Directions: According to the text below on telomerase in the male germline, what explains the broad dependence on telomerase for germline immortality in metazoans?

Telomerase inactivation causes loss of the male germline in worms, fish, and mice, indicating a conserved dependence on telomere maintenance in this cell lineage. Here, using telomerase reverse transcriptase (Tert) reporter
mice, we found that very high telomerase expression is a hallmark of undifferentiated spermatogonia, the mitotic
population where germline stem cells reside. We exploited these high telomerase levels as a basis for purifying
undifferentiated spermatogonia using fluorescence-activated cell sorting. Telomerase levels in undifferentiated
spermatogonia and embryonic stem cells are comparable and much greater than in somatic progenitor compartments. Within the germline, we uncovered an unanticipated gradient of telomerase activity that also enables isolation of more mature populations. Transcriptomic comparisons of TertHigh undifferentiated spermatogonia and
TertLow differentiated spermatogonia by RNA sequencing reveals marked differences in cell cycle and key molecular
features of each compartment. Transplantation studies show that germline stem cell activity is confined to the
TertHigh cKit− population. Telomere shortening in telomerase knockout strains causes depletion of undifferentiated
spermatogonia and eventual loss of all germ cells after undifferentiated spermatogonia drop below a critical
threshold. These data reveal that high telomerase expression is a fundamental characteristic of germline stem cells,
thus explaining the broad dependence on telomerase for germline immortality in metazoans.

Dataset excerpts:
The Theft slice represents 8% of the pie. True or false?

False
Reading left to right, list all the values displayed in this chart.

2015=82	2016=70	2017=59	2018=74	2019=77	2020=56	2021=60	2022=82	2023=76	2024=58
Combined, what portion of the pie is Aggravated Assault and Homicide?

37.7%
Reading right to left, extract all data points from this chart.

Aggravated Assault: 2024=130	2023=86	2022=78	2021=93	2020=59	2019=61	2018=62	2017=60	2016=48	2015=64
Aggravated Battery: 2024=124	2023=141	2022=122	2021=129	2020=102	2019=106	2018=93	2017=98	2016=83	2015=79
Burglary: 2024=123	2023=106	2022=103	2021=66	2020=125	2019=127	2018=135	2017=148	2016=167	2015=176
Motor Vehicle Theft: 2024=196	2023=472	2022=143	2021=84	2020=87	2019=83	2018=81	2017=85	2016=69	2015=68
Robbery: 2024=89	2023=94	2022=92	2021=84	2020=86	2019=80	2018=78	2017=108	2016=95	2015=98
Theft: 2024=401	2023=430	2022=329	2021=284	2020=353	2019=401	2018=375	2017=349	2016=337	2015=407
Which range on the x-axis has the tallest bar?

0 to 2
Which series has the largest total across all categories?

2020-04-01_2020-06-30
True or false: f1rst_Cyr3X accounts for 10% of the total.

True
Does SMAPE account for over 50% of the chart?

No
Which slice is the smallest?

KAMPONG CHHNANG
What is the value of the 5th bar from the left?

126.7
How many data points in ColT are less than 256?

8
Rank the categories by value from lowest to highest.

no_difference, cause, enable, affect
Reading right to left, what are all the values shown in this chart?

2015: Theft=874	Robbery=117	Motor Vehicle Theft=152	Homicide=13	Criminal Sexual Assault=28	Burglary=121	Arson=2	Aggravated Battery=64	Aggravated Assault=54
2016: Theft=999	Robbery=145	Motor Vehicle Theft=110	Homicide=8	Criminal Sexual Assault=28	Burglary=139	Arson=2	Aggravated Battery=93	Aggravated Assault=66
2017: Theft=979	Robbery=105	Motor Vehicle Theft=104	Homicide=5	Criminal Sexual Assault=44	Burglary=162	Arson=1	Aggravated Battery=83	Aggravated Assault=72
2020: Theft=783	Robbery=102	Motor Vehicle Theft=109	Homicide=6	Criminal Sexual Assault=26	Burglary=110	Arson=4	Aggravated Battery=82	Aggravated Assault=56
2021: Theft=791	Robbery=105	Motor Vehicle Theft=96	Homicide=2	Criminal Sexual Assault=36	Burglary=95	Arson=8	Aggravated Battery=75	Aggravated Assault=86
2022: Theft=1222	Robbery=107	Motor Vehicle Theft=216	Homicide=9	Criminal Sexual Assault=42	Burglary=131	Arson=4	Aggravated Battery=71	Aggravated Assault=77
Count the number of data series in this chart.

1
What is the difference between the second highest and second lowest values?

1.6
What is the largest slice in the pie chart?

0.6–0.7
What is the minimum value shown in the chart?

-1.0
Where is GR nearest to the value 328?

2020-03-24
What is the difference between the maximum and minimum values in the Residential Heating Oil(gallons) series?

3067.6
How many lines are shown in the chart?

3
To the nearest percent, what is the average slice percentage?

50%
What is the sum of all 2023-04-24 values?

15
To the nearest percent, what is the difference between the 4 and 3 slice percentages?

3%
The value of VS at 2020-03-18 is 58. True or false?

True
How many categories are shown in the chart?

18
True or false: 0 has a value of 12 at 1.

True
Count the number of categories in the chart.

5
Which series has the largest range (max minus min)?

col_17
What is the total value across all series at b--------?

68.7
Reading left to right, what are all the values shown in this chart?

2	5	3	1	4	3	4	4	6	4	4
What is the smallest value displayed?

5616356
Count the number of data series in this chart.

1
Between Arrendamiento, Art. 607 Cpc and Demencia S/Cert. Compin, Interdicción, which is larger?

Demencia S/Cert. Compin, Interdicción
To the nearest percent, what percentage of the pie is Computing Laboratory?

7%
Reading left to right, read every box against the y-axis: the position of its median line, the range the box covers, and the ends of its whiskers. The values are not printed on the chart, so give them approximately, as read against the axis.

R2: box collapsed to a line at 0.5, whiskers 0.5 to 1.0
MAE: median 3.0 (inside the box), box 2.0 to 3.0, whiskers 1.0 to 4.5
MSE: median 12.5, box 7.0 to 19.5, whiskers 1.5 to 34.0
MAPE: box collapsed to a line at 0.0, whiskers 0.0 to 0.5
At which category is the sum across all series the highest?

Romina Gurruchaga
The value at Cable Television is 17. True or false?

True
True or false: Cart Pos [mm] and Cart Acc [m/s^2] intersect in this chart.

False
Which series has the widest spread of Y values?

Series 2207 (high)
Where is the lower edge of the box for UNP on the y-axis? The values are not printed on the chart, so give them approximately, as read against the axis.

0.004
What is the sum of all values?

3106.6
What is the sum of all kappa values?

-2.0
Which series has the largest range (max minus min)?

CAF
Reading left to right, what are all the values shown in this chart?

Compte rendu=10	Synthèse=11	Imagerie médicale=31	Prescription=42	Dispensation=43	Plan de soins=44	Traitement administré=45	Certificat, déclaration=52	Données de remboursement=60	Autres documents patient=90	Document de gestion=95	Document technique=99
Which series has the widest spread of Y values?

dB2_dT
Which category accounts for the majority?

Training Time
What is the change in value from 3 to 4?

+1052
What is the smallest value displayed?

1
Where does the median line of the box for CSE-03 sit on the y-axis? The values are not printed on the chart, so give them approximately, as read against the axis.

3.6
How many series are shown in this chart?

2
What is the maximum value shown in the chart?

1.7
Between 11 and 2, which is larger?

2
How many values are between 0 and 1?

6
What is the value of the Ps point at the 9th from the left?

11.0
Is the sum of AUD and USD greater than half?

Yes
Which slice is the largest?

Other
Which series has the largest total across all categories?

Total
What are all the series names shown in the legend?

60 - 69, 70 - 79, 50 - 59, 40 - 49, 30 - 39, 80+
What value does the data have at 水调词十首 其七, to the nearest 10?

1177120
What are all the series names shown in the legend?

Task response: High telomerase expression is a fundamental characteristic of germline stem cells. That is why germline immortality in metazoans depends so broadly on telomerase.